Sets the maximum number of entries this program will produce. The maximum of 50,000 is set by Amazon so there is no reason to specify this argument unless you're just testing or Amazon updates their max and I fail to effect a contemporaneous update.

Default

50000

Example

node app.js --maxentries=100

--maxcharacters

Sets the maximum number of characters for all the entries combined. The maximum of 600,000 is set by Amazon so there is no reason to specify this argument unless you're just testing or Amazon updates their max and I fail to effect a contemporaneous update.

Default

600000

Example

node app.js --maxcharacters=32768

--minparticipants

Each document in the database describes an employer benefit plan as drawn from the U.S. Department of Labor. Each such document contains a property that discloses the number of participants in the plan. There are more plan sponsors than can be accommodated by Amazon's custom slot feature, so we have to limit the plans we pull.
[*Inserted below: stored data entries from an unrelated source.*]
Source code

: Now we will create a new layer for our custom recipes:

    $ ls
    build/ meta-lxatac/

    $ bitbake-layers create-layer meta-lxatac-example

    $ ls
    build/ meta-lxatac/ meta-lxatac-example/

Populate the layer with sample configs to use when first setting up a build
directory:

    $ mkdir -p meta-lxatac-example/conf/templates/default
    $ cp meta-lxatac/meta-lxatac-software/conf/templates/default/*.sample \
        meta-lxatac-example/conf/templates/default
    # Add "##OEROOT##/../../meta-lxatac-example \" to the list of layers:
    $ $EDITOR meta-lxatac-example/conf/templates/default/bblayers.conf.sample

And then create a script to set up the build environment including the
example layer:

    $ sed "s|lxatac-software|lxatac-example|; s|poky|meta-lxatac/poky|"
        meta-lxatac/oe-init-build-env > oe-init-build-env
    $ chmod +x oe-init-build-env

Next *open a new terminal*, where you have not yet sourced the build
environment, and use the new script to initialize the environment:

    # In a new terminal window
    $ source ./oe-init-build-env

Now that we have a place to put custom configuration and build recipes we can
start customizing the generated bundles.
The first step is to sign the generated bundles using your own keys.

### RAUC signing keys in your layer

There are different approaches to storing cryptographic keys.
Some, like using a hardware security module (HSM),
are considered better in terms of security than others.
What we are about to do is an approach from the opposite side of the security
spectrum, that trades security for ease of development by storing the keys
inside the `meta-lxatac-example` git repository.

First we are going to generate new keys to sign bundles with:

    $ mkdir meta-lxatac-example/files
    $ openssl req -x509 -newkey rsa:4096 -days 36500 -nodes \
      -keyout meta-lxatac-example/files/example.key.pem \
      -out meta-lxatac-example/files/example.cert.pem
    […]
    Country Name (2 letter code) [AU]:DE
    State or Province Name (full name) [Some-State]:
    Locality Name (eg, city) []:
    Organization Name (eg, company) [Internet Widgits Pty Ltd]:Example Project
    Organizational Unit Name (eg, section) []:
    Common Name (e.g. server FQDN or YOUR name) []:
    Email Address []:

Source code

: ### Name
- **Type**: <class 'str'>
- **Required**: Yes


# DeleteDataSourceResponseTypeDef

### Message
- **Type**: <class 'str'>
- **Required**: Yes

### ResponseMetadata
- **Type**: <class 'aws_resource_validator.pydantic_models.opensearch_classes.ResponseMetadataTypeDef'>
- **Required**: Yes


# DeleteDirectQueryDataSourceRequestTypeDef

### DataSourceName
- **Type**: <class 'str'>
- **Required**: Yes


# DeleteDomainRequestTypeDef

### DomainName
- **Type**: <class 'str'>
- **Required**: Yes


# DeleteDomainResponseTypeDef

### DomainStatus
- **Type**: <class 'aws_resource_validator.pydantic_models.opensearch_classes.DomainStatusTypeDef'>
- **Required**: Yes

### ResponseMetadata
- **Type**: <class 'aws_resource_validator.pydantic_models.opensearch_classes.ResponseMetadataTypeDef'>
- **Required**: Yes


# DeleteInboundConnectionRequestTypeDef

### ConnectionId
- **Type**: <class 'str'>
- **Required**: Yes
I limit it based on the number of participants on theory that if I extract the plans with the highest number of participants, I will have extracted the plans that users are most likely to request.

You have to tune this number carefully so that you squeeze out all that you can from the database into Amazon's custom slot. After the program runs, it will give you some idea about whether it thinks you should change this value and rerun the program.

Default

275

Example

node app.js --minparticipants=250

minParticipants = getArgument("--minparticipants", minParticipants) * 1;

Example Invocation

The following command line

node app.js --minparticipants=300

Will produce output like this:

Connecting to MondoDb
Connected OK
Querying for plan names having more than 300 participants
Found 30426 plans. Normalizing and converting names . . .
Eliminated 4494 duplicates in this phase.
Sorting 25932 plan names to remove additional duplicates
Writing results.
Eliminated 131 duplicate entries.
Created 25801 sample utterances containing 598468 characters.

Notes

I can't imagine that application has any general use. It is specifically designed to take a list of employee benefit plans and create a file that can be copied and pasted into Amazon's Echo service as part custom slot type relating to a custom skill. In particular, it has been developed for my use in implementing a custom "Alexa" skill using Amzaon's Echo Voice Services.

To Do

The program works. A further refinement would be to eliminate near-duplicates. For example, currently it would pass through the following two entries:

ABX AIR
ABX AIR PROFIT SHARING

Those are two different plans, for sure, but those are the same sponsors and a user is likely to ask for "ABX AIR" anyway and get both results. Squeezing these and names like these would increase the number of slot values we can provide Amazon and thereby improve the recognition rate for some more obscure plans.